**Text excerpt**
● ● ● ● ●
Three TOL patients scored at the low end of the range of donor-specific indirect pathway Treg-driven linked-suppression (0%, 33% and 40% inhibition, Figure 1C). Circulating naïve B cells (138, 2 and 34 cells/μL, respectively, Figure 2A) were also low for two of these three individuals. Importantly, there was no correlation between the naïve B-cell numbers and indirect pathway analysis for patients in any of the groups (data not shown).
The POT scores are based on 14 biomarkers identified from a multiparameter analysis of 11 tolerant renal transplant patients enrolled in the Indices of Tolerance trial in Europe and 60 subjects in comparison groups (11). Samples from patients in the ITN507ST study (n = 89; TOL group = 25) were used as a test set and a tolerance signature threshold of >0.27 was established (11). As shown in Figure 2B, POT scores were available for 9 of the 11 TOL patients analyzed in Figure 1. Although the scores ranged widely, they were all >0.27. The TOL group had significantly higher median POT scores than the MONO, SI and CR groups. Two patients in the SI group but, remarkably, no patients in the MONO group had a POT score above the threshold of 0.27. Thus the data in Figures 1 and 2 reflect distinct aspects of the immunologic status of renal transplant recipients. TOL and MONO patients exhibit very similar indirect pathway responses whereas the levels of circulating naïve B cells were very different.
The tvDTH assay measures indirect pathway T-cell regulation in a B-cell-independent manner
Because naïve B cells are elevated and linked-suppression is strongest in the TOL patients, we next sought to determine if B cells played any role in linked-suppression of cell-mediated immunity detected in the tvDTH assay. We depleted B cells from patients 002055 (SI group, 75% inhibition) and 002002 (TOL group, 67% inhibition) and then retested for linked-suppression using donor antigen (data not shown) or allopeptide (HA1-H or p37MA) in the presence of a recall antigen. As shown in Figure 3, neither patient’s inhibitory response to allopeptide was affected by depletion (open triangles) or add-back of B cells (gray circles). Notably, both of these patients had high numbers of circulating naïve B cells in their PBMC (360 cells/μL for 002055 and 142 cells/μL for 002002).
● ● ● ● ●
**Information supplied**
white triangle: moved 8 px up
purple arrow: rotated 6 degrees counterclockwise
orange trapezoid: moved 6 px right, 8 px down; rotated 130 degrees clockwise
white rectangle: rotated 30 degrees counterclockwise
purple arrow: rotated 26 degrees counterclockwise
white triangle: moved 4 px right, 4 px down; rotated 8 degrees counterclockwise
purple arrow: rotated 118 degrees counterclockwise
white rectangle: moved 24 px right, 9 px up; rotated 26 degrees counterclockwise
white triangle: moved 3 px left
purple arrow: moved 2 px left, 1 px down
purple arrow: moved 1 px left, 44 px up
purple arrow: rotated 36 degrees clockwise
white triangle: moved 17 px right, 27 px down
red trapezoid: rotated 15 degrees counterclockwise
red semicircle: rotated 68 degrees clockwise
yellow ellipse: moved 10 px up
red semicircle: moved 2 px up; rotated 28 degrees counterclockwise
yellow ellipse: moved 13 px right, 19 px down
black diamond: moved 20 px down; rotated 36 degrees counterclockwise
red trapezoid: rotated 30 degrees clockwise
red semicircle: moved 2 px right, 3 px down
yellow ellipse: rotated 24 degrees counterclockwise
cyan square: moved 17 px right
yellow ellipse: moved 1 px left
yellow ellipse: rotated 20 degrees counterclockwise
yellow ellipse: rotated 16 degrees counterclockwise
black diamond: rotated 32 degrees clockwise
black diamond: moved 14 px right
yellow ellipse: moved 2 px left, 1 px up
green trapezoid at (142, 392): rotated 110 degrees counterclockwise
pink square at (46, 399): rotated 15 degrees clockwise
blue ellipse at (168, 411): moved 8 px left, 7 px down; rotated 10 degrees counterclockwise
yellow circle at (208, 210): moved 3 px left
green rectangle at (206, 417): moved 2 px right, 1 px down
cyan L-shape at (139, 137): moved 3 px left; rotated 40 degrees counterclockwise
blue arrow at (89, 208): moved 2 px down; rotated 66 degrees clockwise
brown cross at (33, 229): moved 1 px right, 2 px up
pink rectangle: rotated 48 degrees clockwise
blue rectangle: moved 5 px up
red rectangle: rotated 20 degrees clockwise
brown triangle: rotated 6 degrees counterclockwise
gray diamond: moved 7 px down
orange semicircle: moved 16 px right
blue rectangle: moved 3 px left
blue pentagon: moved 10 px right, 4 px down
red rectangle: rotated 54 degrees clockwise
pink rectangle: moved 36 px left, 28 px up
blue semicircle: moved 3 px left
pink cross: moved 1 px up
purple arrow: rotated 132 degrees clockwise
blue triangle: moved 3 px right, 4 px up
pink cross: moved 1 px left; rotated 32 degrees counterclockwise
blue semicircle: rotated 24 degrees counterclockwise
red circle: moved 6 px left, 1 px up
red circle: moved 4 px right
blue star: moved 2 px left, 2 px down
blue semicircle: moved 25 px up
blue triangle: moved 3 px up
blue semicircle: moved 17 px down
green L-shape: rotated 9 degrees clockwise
● ● ● ● ●
**Problem details**
In the text on renal transplant tolerance, how many biomarkers are the POT scores based on? Rely on the text alone, not on the lines.

**Task result**
The POT scores are based on 14 biomarkers.